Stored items
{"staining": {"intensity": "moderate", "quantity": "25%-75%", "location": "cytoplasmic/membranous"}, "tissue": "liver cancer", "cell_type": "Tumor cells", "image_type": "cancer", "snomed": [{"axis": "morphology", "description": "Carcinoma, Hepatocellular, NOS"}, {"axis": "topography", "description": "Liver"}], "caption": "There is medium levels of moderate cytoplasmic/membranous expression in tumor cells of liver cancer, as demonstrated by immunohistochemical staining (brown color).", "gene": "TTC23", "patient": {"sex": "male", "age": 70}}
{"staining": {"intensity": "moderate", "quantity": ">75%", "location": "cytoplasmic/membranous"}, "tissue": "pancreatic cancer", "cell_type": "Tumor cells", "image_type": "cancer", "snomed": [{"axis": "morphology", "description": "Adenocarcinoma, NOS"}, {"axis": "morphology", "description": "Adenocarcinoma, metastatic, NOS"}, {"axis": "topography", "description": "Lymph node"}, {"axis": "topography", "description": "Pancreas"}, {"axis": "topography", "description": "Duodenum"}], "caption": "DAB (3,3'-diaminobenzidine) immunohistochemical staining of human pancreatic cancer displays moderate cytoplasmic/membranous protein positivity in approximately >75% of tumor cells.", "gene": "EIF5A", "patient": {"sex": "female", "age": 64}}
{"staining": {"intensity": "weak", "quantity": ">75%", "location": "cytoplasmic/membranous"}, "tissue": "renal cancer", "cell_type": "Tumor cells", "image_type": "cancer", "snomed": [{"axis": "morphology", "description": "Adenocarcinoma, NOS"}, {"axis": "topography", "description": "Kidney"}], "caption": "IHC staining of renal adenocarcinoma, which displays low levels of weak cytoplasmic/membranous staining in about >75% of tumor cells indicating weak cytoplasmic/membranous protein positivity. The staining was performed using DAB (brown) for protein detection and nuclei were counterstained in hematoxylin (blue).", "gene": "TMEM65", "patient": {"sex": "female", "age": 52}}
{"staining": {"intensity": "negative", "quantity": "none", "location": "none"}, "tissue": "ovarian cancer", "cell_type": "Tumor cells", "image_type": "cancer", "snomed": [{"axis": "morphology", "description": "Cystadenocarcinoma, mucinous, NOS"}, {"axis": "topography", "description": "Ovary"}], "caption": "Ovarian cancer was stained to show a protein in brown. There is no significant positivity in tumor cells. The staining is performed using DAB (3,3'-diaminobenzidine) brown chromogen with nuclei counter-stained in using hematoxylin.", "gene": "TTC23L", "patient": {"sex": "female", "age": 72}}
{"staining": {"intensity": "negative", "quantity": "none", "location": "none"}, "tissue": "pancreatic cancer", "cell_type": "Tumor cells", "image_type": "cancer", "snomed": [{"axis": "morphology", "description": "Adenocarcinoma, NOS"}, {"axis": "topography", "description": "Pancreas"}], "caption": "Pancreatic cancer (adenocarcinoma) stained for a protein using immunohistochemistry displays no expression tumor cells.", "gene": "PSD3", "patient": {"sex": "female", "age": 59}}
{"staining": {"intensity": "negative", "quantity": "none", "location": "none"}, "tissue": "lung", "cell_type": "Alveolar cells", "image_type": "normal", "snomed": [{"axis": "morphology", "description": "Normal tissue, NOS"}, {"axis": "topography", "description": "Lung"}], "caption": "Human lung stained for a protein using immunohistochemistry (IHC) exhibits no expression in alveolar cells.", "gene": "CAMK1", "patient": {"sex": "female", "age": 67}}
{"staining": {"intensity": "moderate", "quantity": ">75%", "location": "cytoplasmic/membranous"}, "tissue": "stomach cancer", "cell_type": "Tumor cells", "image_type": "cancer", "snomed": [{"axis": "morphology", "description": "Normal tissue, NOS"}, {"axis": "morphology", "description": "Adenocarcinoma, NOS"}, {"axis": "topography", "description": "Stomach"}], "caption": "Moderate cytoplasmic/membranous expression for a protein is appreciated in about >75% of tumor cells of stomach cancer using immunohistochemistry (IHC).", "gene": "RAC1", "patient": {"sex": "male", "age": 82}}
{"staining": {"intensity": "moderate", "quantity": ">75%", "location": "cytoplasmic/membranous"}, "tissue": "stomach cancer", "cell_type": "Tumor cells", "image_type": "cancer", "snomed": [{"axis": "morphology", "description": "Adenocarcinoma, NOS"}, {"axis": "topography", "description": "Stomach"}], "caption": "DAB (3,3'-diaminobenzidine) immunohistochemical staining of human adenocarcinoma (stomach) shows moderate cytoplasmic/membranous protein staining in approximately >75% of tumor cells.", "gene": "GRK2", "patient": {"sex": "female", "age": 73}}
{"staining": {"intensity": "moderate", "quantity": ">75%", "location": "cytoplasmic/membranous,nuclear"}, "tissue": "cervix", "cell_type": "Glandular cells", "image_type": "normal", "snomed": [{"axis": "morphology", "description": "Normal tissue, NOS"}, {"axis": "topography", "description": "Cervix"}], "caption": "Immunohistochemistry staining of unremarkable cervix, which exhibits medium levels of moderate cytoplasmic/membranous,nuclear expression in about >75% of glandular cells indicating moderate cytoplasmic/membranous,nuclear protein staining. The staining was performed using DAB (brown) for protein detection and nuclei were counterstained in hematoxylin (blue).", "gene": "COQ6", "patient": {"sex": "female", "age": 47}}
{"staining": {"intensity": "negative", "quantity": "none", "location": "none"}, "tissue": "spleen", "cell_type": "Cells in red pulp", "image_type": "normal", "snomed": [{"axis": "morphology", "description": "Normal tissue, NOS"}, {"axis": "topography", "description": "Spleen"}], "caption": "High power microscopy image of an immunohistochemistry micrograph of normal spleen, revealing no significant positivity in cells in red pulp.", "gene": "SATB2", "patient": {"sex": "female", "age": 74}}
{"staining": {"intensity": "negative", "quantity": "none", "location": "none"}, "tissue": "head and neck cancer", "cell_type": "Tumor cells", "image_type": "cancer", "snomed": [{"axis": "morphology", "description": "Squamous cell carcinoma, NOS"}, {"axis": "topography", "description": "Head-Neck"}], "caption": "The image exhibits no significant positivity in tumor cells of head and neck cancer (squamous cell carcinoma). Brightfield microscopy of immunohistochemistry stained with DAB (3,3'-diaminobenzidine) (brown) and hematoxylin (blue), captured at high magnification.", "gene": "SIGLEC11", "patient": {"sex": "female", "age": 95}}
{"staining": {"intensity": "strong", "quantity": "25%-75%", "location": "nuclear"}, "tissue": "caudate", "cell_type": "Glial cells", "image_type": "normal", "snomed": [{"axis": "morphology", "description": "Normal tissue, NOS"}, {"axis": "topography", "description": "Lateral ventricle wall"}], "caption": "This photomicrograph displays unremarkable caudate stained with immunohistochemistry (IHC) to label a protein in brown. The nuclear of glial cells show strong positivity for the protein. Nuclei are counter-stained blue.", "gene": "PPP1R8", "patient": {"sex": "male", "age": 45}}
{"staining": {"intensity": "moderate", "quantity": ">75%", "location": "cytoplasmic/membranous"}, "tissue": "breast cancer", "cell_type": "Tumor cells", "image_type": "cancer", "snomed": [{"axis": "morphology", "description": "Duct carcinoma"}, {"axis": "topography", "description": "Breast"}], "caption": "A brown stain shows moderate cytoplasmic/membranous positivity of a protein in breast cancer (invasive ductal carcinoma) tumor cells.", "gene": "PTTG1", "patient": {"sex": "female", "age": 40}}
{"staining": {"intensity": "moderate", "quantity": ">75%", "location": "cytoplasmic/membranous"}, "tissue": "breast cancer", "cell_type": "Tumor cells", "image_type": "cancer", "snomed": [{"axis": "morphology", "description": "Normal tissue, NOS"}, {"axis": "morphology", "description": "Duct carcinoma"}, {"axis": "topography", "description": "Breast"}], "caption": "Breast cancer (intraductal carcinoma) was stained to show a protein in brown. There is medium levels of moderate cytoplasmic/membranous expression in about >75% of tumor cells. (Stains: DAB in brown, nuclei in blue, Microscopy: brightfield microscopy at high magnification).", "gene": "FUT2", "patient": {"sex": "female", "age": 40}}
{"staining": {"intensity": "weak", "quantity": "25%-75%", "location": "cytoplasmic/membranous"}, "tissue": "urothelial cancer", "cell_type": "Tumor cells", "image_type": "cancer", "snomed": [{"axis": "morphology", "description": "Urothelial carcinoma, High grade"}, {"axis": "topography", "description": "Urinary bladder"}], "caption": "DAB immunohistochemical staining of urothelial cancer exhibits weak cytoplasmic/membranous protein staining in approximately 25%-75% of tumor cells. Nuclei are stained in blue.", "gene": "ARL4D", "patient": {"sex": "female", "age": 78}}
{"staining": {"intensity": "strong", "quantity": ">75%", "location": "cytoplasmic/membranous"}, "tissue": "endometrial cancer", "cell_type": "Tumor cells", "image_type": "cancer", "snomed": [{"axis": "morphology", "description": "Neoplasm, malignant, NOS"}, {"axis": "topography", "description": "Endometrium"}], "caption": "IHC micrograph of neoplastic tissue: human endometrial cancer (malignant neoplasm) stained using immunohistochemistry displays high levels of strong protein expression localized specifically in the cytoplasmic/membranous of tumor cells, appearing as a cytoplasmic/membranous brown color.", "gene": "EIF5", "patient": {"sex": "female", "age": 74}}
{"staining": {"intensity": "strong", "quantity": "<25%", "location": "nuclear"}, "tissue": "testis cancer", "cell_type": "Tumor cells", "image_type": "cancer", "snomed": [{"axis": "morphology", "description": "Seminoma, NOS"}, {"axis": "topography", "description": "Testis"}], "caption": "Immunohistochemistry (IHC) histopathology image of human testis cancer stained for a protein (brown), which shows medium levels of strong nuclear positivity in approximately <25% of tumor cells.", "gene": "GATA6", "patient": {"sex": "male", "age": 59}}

- _What the task asks_
Output the lines above between the one holding "staining of unremarkable" and the one holding "power microscopy image", inclusive, with nothing before or after them.

- _Exercise answer_
{"staining": {"intensity": "moderate", "quantity": ">75%", "location": "cytoplasmic/membranous,nuclear"}, "tissue": "cervix", "cell_type": "Glandular cells", "image_type": "normal", "snomed": [{"axis": "morphology", "description": "Normal tissue, NOS"}, {"axis": "topography", "description": "Cervix"}], "caption": "Immunohistochemistry staining of unremarkable cervix, which exhibits medium levels of moderate cytoplasmic/membranous,nuclear expression in about >75% of glandular cells indicating moderate cytoplasmic/membranous,nuclear protein staining. The staining was performed using DAB (brown) for protein detection and nuclei were counterstained in hematoxylin (blue).", "gene": "COQ6", "patient": {"sex": "female", "age": 47}}
{"staining": {"intensity": "negative", "quantity": "none", "location": "none"}, "tissue": "spleen", "cell_type": "Cells in red pulp", "image_type": "normal", "snomed": [{"axis": "morphology", "description": "Normal tissue, NOS"}, {"axis": "topography", "description": "Spleen"}], "caption": "High power microscopy image of an immunohistochemistry micrograph of normal spleen, revealing no significant positivity in cells in red pulp.", "gene": "SATB2", "patient": {"sex": "female", "age": 74}}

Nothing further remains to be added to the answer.